By Earl Ofari Hutchinson, New America Media
A defiant Florida GOP governor Rick Scott essentially told the Justice Department where it could go when it demanded that Florida stop its loudly trumpeted campaign to purge tens of thousands of voters who the state claims are not eligible to vote. Despite Scott's bellicose rant against the Justice Department mandate, election officials in all Florida counties halted their efforts, at least for now. GOP state officials almost certainly will try to figure out a way around the order.

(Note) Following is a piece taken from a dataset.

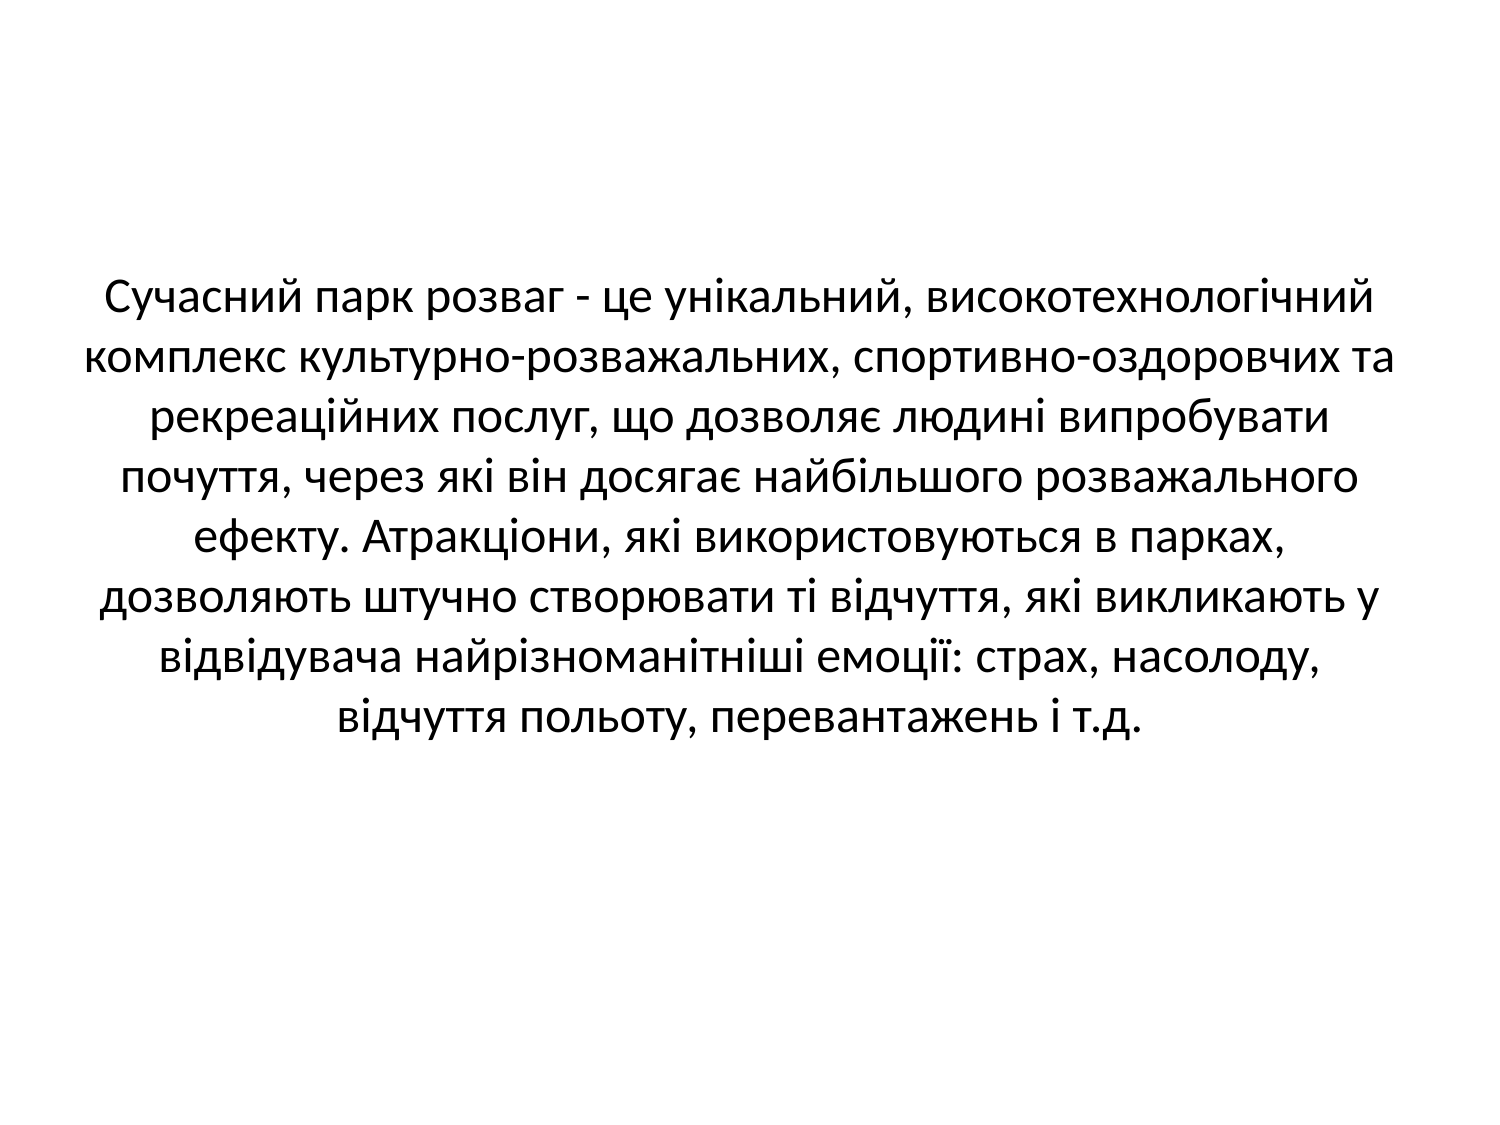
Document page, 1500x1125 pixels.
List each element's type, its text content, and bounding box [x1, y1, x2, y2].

title Сучасний парк розваг - це унікальний, високотехнологічний комплекс культурно-розважальних, спортивно-оздоровчих та рекреаційних послуг, що дозволяє людині випробувати почуття, через які він досягає найбільшого розважального ефекту. Атракціони, які використовуються в парках, дозволяють штучно створювати ті відчуття, які викликають у відвідувача найрізноманітніші емоції: страх, насолоду, відчуття польоту, перевантажень і т.д. [64, 408, 1415, 597]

There is, of course, absolutely no proof of any widespread voter fraud in Florida, a claim that looked even more suspect when Miami-Dade County election officials sent out more than 1,500 warning letters and found a grand total of 13 people that said they were not citizens. Out of that gargantuan number they found an even more stunning total of two persons who were not citizens when they cast votes in the 1996 and 2000 and 2004 elections. The underwhelming number of voter fraud cases found in Florida should come as no surprise. Other studies that have examined voter fraud in Ohio and Wisconsin in the 2002 and 2004 elections found only a handful of actual cases, out of more than nine million votes that were cast in the two states in both elections.

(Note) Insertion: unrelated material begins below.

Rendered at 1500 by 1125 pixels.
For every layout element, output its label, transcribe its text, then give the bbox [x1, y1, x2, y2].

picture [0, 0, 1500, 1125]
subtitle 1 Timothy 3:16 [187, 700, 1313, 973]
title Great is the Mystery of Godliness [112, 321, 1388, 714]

But the GOP's bogus war on voter fraud is not about insuring clean and fair elections, nabbing lawbreakers, or upholding constitutional precepts. It's about winning elections on the cheap. It can only do that by tipping the vote number balance toward having more likely GOP voters and fewer likely Democratic voters. It's hardly coincidence that the majority of those targeted for voter purges are black and Hispanic. And it's even less of coincidence that the bogus vote purge campaigns are zeroed in on the key battleground states of Florida, Ohio, Wisconsin, and Colorado and New Mexico where election officials are also mounting similar purge campaigns.
The GOP re-learned a lesson from the 2000, 2004, and 2008 presidential elections. And that was that numbers do count in close elections. And in the must-win states that determine who wins or loses the race to the White House, the smallest reduction in the number of Democratic voters can have a huge impact in determining the outcome of a close race. The numbers equation worked for the GOP in 2000 and 2004, and worked against it in 2008, when Ohio, Colorado Wisconsin, and Florida switched party hands to the Democrats and did much to put President Obama in the White House. The GOP, with a generous helping hand from the Supreme Court -- the court upheld Indiana's stringent photo ID requirement -- then swung its voter fraud campaign into high gear.
This includes making sure there is an absence of polling places in minority neighborhoods, ballot and vote machine irregularities, using lists of foreclosed homes to challenge voter's residences, rigid time lines for filing voter applications, the lack of information, misinformation or deliberate disinformation about voter registration forms and materials, and eliminating weekend voting, or sharply narrowing down the hours when polling places are open. Estimates put the number at more than 20 million possibly eligible voters that could be affected if the new requirements are fully enforced.
Obama also got a huge election shot in the arm from students and other youthful voters in 2008. To counter that, a number of states now prohibit the use of student IDs as voter eligible proof. In Wisconsin, students now must have a new student ID with a two-year expiration date to be eligible. In Virginia, the Republican-controlled State Board of Elections proposed tightening rules that make it easier for election officials to disqualify absentee ballots for even the most trivial mistake such as a misspelling on a signature.
GOP officials have not totally scrapped the old tried and true methods of voter suppression. They include: district gerrymandering, tightening felon bans, skimping on the number of polling places and machines in mostly black and Latino neighborhoods, stationing police at the polls, and challenging citizenship papers where they can get away with it. There is even some GOP congressional talk about attempting to scrap the 1965 Voting Rights Act entirely or reduce it to a toothless measure long before its 25-year renewal expiration date in 2032.
The GOP's bogus war on alleged voter fraud has been a stunning PR success in that it has convinced legions of Americans that massive numbers of mostly blacks and Hispanics with the connivance of Democrats are knowingly breaking the law to vote against the GOP -- when in reality it's just the opposite. The Democrats have screamed foul at these thinly disguised suppression ploys, and have mounted court and Justice Department challenges. Once again the 2012 presidential election hangs in the balance in the fight against the GOP scheme.